● **Task**
Your answer should hold all lines of the entries that include the word "которые".

● **Given entries**
[Start of section]

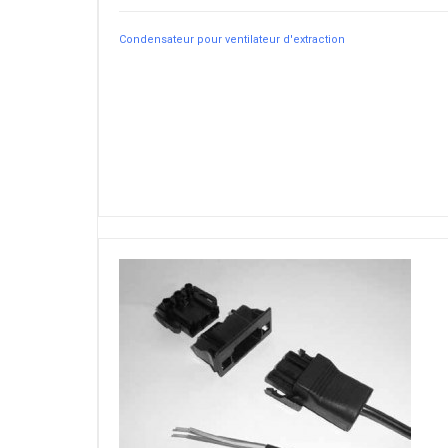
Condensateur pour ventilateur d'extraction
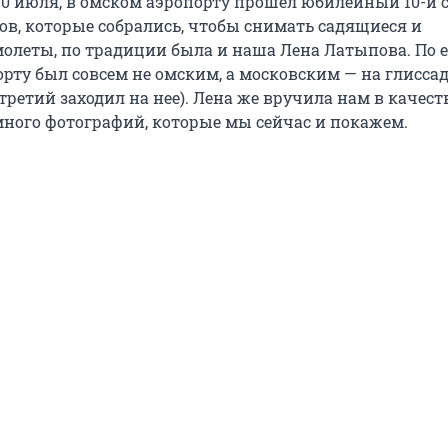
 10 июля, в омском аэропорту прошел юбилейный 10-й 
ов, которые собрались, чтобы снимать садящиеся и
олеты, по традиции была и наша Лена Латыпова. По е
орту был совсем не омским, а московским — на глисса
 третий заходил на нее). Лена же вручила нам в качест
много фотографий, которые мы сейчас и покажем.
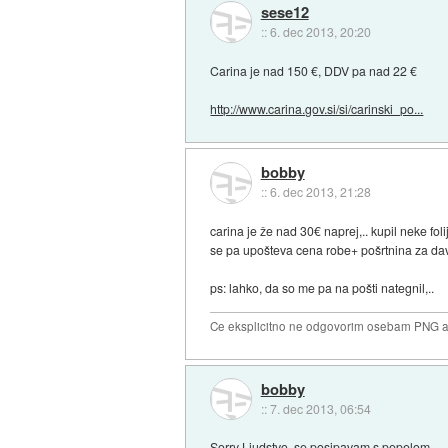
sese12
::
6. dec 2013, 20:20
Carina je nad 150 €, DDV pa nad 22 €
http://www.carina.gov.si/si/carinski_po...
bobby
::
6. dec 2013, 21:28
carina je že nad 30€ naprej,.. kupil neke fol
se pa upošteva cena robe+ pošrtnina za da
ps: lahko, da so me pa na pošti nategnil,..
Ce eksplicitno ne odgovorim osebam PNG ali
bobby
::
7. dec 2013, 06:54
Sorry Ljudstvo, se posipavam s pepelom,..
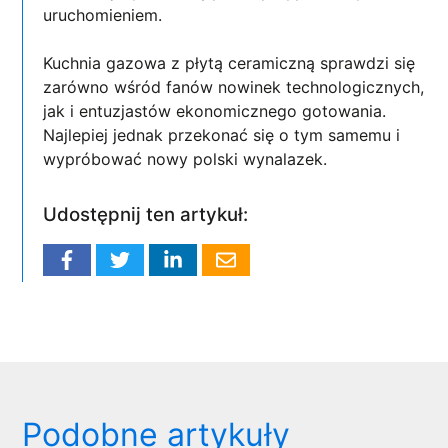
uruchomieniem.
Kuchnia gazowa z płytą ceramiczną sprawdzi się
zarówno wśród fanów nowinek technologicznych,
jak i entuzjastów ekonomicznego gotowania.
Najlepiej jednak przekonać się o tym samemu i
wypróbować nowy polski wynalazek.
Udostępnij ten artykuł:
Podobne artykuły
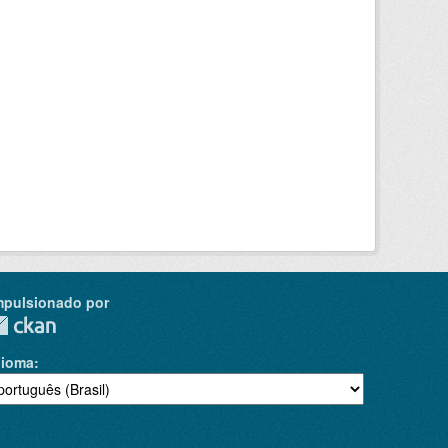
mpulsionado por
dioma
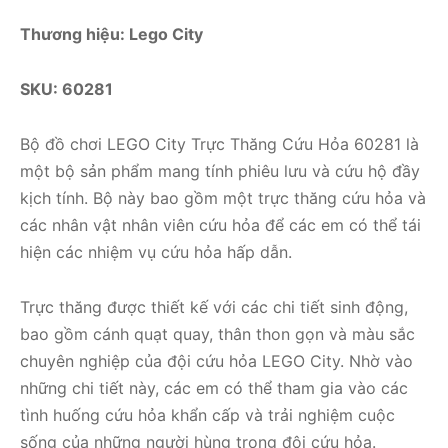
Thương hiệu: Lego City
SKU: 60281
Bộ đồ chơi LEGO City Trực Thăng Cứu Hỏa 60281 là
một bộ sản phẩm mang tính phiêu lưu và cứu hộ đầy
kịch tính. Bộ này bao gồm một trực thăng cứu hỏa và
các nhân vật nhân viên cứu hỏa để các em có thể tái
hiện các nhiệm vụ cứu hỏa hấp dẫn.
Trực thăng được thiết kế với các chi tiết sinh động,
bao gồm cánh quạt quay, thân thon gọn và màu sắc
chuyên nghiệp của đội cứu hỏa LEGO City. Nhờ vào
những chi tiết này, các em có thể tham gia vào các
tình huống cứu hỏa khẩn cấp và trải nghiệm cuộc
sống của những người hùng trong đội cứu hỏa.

[End of section]

● **Answer for the task**
ов, которые собрались, чтобы снимать садящиеся и
много фотографий, которые мы сейчас и покажем.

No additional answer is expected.